Trecho citado »
========================================================================
Desastrosamente, se um indivíduo não funciona para competir mediante trocas voluntárias, não funciona para gerar bem-estar. Se não funciona para gerar bem-estar, ninguém tem nada a ver com isso. O mundo liberal é um mundo onde os fracos não têm vez. Como a relação política se dá entre Estado e indivíduos, cabe às instituições voluntárias, como religião e família, cuidar dos fracos — mas desde que reserve suas crenças ao foro íntimo. Se não cuida, cada um que se vire para cuidar de si mesmo. O senso de comunidade é um contrassenso.

Deve-se enfatizar o seguinte: O Estado liberal não pode ser invadido pela religião porque não pode ser invadido pelo senso de comunidade para além do que é terreno e individual. Não há mediações entre Estado e indivíduo. Há indivíduos definhado na servidão voluntária de seus desejos egoístas. O Estado é neutro. A utopia liberal produz sua própria distopia. O otimismo progressista, sua falência.

A neutralidade política, paradoxalmente, permite que o Estado avance para esferas que não dizem respeito à política. A consequência lógica da despolitização total das relações entre os indivíduos produz seu reverso institucional: a politização total do Estado. Essa é uma visão levada às últimas consequências lógicas. Pois não teria sido justamente uma consequência lógica do Estado neutro liberal o advento do Estado total? É uma sugestão. Se não há mais nada entre indivíduos, o que sobra além da ideia de que “Tudo no Estado, nada contra o Estado, e nada fora do Estado”?

Sem forças mediadoras entre Estado e indivíduo, como a Igreja e a família, promessa e memória, por exemplo, o Estado assume totalmente o controle do sentido da história, do seu final feliz. E para mim foi essa a mensagem que Amour — filme francês ganhador da Palma de Ouro em 2012 e do Óscar de melhor filme estrangeiro — passou. Muito mais do que abordar o tema da incondicionalidade do amor na velhice, o filme dirigido por Michael Haneke revela, antes de tudo, a falência do individualismo moderno. É o retrato mais fiel e corajoso que já vi acerca da distopia liberal. A vida moderna pode ser muito bonita em planilhas de Excel e tabelas no PowerPoint, mas a vida humana não é uma abstração.

Amour é um dos filmes mais tristes que eu já assisti. Ele conta a história de um casal de idosos, Anne e Georges, e nos faz pensar no que significa envelhecer e se tornar um peso indigno para o outro e para a sociedade. Eles são professores aposentados e vivem sozinhos em um apartamento em Paris. Por causa de complicações numa cirurgia, Anne tem metade do corpo paralisado. O marido promete jamais interná-la em um hospital. Cuidará dela sozinho. Os dois mergulham numa espiral irreversível de declínio físico, mental, moral e existencial. A tristeza não tem fim. Qual a esperança além do sofrimento senão morrer? Tudo é solidão. O amor persiste, mas não comove tanto quanto o sofrimento.

O resquício de consciência de Anne é o de dor física e moral, já que não suporta a ideia de ser um peso indigno na vida do marido, que se dispõe a cuidar dela em todos os detalhes da vida doméstica. E a filha do casal? Deixo para os leitores descobrirem como podemos ser pais de filhos impotentes. O filme tem um final que não deixa pedra sobre pedra, são as ruínas do humanismo materialista. Pessimismo niilista? Não vou dar spoilers.

De qualquer maneira, trata-se de um final que poderia vir com a legenda: “Deixai aqui toda esperança, vós que entrais”. O fim encontra o início. Fecha-se o ciclo onde a única coisa revelada é o abandono. A primeira cena de Amour mostra a polícia arrombando a porta para entrar no apartamento. Eles encontram o corpo de uma idosa na cama, está morta. Não há ninguém ali. Só a polícia e o defunto de um indivíduo em decomposição. Para o Estado neutro, nada além de estatísticas.
========================================================================
Dados de origem »
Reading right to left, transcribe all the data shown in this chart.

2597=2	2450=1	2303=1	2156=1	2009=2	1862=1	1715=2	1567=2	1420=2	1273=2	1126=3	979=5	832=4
========================================================================
Tarefa 1 » Segundo o trecho citado, qual é a profissão de Anne e Georges?
Tarefa 2 » Devolva a parte do trecho citado que começa em "Sem forças mediadoras" e termina em "é uma abstração.".
Tarefa 3 » Traduza para o inglês esta frase do trecho citado: "Por causa de complicações numa cirurgia, Anne tem metade do corpo paralisado."
Os dados formam um material à parte do trecho citado.

Resultado 1 » São professores aposentados.

Resultado 2 »
Sem forças mediadoras entre Estado e indivíduo, como a Igreja e a família, promessa e memória, por exemplo, o Estado assume totalmente o controle do sentido da história, do seu final feliz. E para mim foi essa a mensagem que Amour — filme francês ganhador da Palma de Ouro em 2012 e do Óscar de melhor filme estrangeiro — passou. Muito mais do que abordar o tema da incondicionalidade do amor na velhice, o filme dirigido por Michael Haneke revela, antes de tudo, a falência do individualismo moderno. É o retrato mais fiel e corajoso que já vi acerca da distopia liberal. A vida moderna pode ser muito bonita em planilhas de Excel e tabelas no PowerPoint, mas a vida humana não é uma abstração.

Resultado 3 » Because of complications from surgery, half of Anne's body is paralyzed.